**Stored dataset items**
◇ ◇ ◇ ◇ ◇

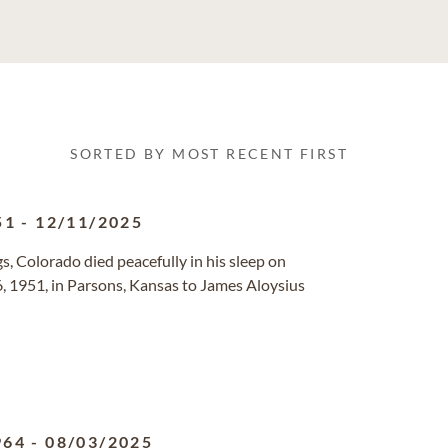
SORTED BY MOST RECENT FIRST
51
-
12/11/2025
s, Colorado died peacefully in his sleep on
 1951, in Parsons, Kansas to James Aloysius
964
-
08/03/2025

◇ ◇ ◇ ◇ ◇

**Instructions for the task**
Return the text lines of every record above without any changes, and leave the pictures out of your answer.

**Task output**
SORTED BY MOST RECENT FIRST
51
-
12/11/2025
s, Colorado died peacefully in his sleep on
 1951, in Parsons, Kansas to James Aloysius
964
-
08/03/2025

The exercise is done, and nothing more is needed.